Art Brooks, president and CEO of the ABA, developed the idea after learning of the seriousness of the issue and organized the backing of the state’s broadcast industry.

“The scourge of heroin and opioid addiction is killing hundreds of Arizonans, and the growing problem is reaching epidemic levels,” Brooks said. “Broadcast stations are fiercely competitive but our industry leaders are bonding together on this public danger in order to save lives.”

During and after the simulcast, the ABA will sponsor a call center for people seeking counseling or more information on heroin and opioid addiction. A 100-phone center with trained counselors will be set up in the studios of Arizona PBS on the sixth floor of the Cronkite building on ASU’s Downtown Phoenix campus.

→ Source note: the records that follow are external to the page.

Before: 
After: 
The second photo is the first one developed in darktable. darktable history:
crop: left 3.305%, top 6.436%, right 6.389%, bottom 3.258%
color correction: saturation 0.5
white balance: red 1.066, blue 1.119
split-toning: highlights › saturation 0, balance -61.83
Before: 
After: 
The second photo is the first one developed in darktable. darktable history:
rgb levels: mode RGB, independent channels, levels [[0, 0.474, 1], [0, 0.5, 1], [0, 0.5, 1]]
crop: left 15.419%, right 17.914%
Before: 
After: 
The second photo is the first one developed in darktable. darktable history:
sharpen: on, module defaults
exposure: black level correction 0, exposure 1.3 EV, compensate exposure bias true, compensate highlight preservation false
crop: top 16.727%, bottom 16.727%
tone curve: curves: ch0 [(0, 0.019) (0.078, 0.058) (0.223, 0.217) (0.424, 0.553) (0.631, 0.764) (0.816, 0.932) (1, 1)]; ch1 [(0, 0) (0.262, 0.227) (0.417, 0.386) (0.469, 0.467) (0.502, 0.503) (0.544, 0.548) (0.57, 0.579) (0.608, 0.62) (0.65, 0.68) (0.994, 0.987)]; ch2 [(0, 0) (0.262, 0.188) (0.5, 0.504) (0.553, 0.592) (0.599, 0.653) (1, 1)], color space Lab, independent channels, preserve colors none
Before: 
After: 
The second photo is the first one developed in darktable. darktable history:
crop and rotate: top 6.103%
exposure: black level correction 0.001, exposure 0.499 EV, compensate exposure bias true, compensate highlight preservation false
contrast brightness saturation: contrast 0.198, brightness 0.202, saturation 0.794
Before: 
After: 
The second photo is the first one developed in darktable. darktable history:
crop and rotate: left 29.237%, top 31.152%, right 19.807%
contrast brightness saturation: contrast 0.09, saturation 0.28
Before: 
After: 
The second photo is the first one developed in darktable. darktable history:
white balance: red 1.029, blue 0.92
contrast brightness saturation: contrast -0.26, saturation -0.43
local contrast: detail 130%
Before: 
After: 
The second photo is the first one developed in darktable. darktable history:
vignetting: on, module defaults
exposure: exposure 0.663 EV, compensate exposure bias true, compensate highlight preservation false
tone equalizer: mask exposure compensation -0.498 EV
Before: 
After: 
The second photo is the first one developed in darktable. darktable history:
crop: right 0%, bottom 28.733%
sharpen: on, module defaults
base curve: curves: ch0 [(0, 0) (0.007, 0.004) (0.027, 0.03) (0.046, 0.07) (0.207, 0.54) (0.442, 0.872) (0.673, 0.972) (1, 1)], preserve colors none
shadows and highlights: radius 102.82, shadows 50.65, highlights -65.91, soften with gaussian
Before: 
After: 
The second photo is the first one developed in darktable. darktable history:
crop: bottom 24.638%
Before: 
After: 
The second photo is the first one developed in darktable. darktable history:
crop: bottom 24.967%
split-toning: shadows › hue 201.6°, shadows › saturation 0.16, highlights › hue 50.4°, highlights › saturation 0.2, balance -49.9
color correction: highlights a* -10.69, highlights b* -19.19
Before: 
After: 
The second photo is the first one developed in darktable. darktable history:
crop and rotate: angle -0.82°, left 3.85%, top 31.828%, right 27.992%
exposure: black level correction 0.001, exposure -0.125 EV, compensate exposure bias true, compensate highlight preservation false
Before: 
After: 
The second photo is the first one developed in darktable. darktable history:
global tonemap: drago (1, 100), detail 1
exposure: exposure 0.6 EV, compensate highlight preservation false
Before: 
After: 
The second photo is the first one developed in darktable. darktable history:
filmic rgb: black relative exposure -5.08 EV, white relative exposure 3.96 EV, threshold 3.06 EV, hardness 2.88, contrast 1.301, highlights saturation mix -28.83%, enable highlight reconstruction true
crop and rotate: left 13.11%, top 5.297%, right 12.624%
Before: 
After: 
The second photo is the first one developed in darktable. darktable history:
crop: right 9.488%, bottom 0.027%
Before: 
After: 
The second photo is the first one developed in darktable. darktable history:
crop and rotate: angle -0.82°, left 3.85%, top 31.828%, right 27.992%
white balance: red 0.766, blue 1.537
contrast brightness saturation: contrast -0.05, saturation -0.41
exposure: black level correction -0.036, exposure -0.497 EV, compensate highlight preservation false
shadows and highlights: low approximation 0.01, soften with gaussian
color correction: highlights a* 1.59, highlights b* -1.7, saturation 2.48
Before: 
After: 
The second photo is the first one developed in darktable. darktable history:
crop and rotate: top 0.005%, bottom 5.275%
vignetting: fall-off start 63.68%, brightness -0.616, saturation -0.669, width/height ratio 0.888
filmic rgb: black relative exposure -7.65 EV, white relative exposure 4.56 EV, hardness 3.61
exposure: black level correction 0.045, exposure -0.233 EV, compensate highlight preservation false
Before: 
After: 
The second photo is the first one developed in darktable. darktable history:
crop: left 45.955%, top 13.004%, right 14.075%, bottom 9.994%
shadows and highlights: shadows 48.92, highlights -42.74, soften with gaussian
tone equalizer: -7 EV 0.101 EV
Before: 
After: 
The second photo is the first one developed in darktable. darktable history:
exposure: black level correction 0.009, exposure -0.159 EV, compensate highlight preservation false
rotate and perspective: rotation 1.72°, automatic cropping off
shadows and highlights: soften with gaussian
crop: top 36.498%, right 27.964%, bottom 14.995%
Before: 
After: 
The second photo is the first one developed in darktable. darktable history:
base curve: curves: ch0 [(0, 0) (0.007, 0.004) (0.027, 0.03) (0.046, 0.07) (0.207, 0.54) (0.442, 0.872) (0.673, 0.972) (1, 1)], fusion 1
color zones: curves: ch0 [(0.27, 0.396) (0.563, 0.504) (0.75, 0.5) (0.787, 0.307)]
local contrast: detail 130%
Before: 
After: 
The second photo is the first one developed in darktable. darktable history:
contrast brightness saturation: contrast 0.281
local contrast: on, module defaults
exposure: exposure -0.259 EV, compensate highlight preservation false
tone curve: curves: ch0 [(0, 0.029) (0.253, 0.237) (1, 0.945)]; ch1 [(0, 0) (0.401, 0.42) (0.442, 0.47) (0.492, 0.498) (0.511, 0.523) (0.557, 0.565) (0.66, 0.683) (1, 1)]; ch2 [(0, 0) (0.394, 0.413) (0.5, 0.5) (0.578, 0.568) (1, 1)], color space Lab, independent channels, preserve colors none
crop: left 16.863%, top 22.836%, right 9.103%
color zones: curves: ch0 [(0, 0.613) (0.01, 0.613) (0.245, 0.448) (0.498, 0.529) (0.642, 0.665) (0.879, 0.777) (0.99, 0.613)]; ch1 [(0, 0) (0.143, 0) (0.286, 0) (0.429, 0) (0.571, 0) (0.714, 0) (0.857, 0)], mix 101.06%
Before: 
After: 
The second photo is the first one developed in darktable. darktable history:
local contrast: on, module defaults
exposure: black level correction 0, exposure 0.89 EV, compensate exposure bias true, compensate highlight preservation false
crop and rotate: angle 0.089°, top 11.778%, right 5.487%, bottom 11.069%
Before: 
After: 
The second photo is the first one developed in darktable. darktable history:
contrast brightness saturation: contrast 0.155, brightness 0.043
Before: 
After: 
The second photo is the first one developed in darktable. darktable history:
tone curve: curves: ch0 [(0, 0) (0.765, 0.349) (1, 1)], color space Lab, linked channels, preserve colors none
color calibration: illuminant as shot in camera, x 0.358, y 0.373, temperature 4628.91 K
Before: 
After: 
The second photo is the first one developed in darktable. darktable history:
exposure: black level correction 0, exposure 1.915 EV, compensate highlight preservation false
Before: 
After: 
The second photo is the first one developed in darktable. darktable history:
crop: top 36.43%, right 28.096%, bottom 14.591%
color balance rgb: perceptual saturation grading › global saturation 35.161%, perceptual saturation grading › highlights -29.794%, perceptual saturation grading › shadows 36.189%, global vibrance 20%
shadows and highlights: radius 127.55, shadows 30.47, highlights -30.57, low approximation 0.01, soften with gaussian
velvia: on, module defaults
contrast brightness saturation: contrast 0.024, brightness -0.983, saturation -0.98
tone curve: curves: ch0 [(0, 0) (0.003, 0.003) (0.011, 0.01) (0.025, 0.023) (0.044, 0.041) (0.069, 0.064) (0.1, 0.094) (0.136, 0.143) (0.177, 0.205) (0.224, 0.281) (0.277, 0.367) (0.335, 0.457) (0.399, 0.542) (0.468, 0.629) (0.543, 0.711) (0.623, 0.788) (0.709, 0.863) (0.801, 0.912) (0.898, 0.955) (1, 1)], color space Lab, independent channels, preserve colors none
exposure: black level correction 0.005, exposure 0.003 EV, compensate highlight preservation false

The special TV report was a semester-long project led by Jacquee Petchel, a Cronkite professor and Pulitzer Prize-winning investigative reporter and editor. Callahan said the report, spearheaded by a team of 70 students and eight faculty members, shines a light on a critical issue.

“Our students traveled across the state interviewing Arizonans about their experiences with heroin,” Callahan said. “They found that the drug impacts all demographic and socioeconomic groups in Arizona.”

ASU will screen the documentary at various campus locations during the night of the broadcast. The Cronkite School will host a viewing and a panel discussion featuring some of the students who worked on the documentary at 6:30 p.m., Jan. 13, in the First Amendment Forum.